Korporasi Tak Tersentuh Hukum, GMPI Serukan Penindakan Tegas pada Penguasa Lahan Ilegal

PEKANBARU – Gerakan Pemuda dan Mahasiswa Indonesia (GMPI) mengkritisi ketimpangan dalam proses penegakan hukum terkait penguasaan lahan negara dan kawasan hutan. Mereka menyoroti bagaimana masyarakat kecil sering menjadi sasaran penindakan, sementara sejumlah korporasi besar tidak tersentuh hukum.
Koordinator GMPI se-Indonesia, Daniel Simanjuntak, menyatakan dukungannya terhadap kinerja Satgas Penertiban Kawasan Hutan (PKH) dalam menertibkan kawasan hutan, khususnya di Taman Nasional Teso Nilo (TNTN). Namun, ia mendesak Satgas PKH untuk lebih fokus pada perusahaan-perusahaan besar yang diduga kuat menguasai lahan secara ilegal.
"GMPI telah membahas masalah ini bersama pengurus dari berbagai daerah di Jakarta. Kami siap membantu Satgas PKH dalam menginvestigasi korporasi yang terlibat, namun penegakan hukum harus dilakukan secara adil.
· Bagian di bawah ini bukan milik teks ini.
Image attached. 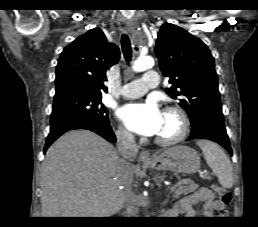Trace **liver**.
Returning <instances> with one entry per match:
<instances>
[{"mask_svg": "<svg viewBox=\"0 0 258 227\" xmlns=\"http://www.w3.org/2000/svg\"><path fill=\"white\" fill-rule=\"evenodd\" d=\"M89 130L62 135L46 152L41 171L42 217H109L132 195L133 168ZM128 177H125V173Z\"/></svg>", "mask_w": 258, "mask_h": 227, "instance_id": "liver-1", "label": "liver"}]
</instances>
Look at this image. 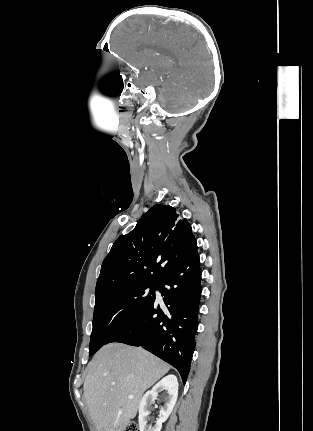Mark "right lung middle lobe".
<instances>
[{
	"label": "right lung middle lobe",
	"mask_w": 313,
	"mask_h": 431,
	"mask_svg": "<svg viewBox=\"0 0 313 431\" xmlns=\"http://www.w3.org/2000/svg\"><path fill=\"white\" fill-rule=\"evenodd\" d=\"M156 284L125 288L95 301L89 356L124 328L152 298Z\"/></svg>",
	"instance_id": "1"
}]
</instances>
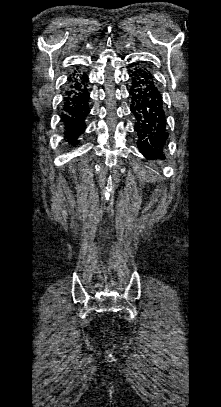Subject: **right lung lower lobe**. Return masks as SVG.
<instances>
[{"label":"right lung lower lobe","mask_w":221,"mask_h":407,"mask_svg":"<svg viewBox=\"0 0 221 407\" xmlns=\"http://www.w3.org/2000/svg\"><path fill=\"white\" fill-rule=\"evenodd\" d=\"M88 81V75L77 68L68 78L64 95L61 121L64 124L65 137L74 144L79 143L76 138L84 132L85 119L90 112Z\"/></svg>","instance_id":"right-lung-lower-lobe-1"}]
</instances>
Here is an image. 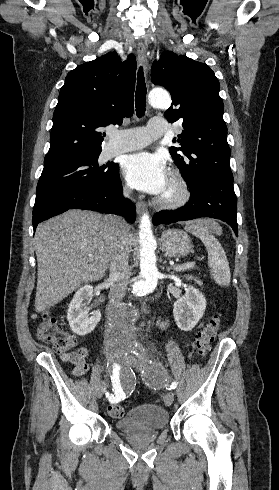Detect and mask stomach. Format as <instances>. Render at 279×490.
I'll return each mask as SVG.
<instances>
[{
	"label": "stomach",
	"instance_id": "1",
	"mask_svg": "<svg viewBox=\"0 0 279 490\" xmlns=\"http://www.w3.org/2000/svg\"><path fill=\"white\" fill-rule=\"evenodd\" d=\"M162 248L168 258H184L192 254V242L183 230H165L161 236Z\"/></svg>",
	"mask_w": 279,
	"mask_h": 490
}]
</instances>
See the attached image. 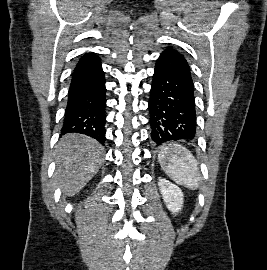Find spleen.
<instances>
[{
    "label": "spleen",
    "mask_w": 267,
    "mask_h": 270,
    "mask_svg": "<svg viewBox=\"0 0 267 270\" xmlns=\"http://www.w3.org/2000/svg\"><path fill=\"white\" fill-rule=\"evenodd\" d=\"M158 160L173 181L192 190L198 188L200 181L198 162L185 147L176 143L167 144L161 148Z\"/></svg>",
    "instance_id": "obj_1"
}]
</instances>
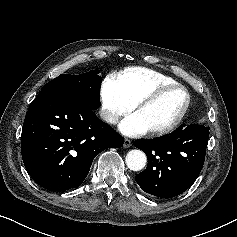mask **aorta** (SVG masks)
<instances>
[{
    "instance_id": "1",
    "label": "aorta",
    "mask_w": 237,
    "mask_h": 237,
    "mask_svg": "<svg viewBox=\"0 0 237 237\" xmlns=\"http://www.w3.org/2000/svg\"><path fill=\"white\" fill-rule=\"evenodd\" d=\"M125 162L130 170L140 171L145 167L147 158L141 150L136 149L127 153Z\"/></svg>"
}]
</instances>
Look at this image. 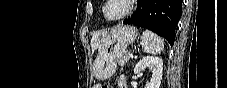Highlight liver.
<instances>
[{
	"instance_id": "1",
	"label": "liver",
	"mask_w": 227,
	"mask_h": 88,
	"mask_svg": "<svg viewBox=\"0 0 227 88\" xmlns=\"http://www.w3.org/2000/svg\"><path fill=\"white\" fill-rule=\"evenodd\" d=\"M100 36H102V38L106 37L107 32L98 33L92 37V40H91L92 51L97 49V47L99 46V44L101 42Z\"/></svg>"
}]
</instances>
Jangan sampai hukum hanya tegas terhadap masyarakat kecil, sementara tumpul terhadap korporasi," tegas Daniel kepada wartawan pada Selasa (15/7/2025) di Pekanbaru.
Daniel mengungkapkan contoh kasus beberapa perusahaan yang lahannya sudah disita oleh Satgas PKH, seperti PT IS, PT MUP, dan PT SMA. Meskipun sudah disita, belum ada proses hukum yang diambil terhadap pemilik atau direksi perusahaan-perusahaan tersebut.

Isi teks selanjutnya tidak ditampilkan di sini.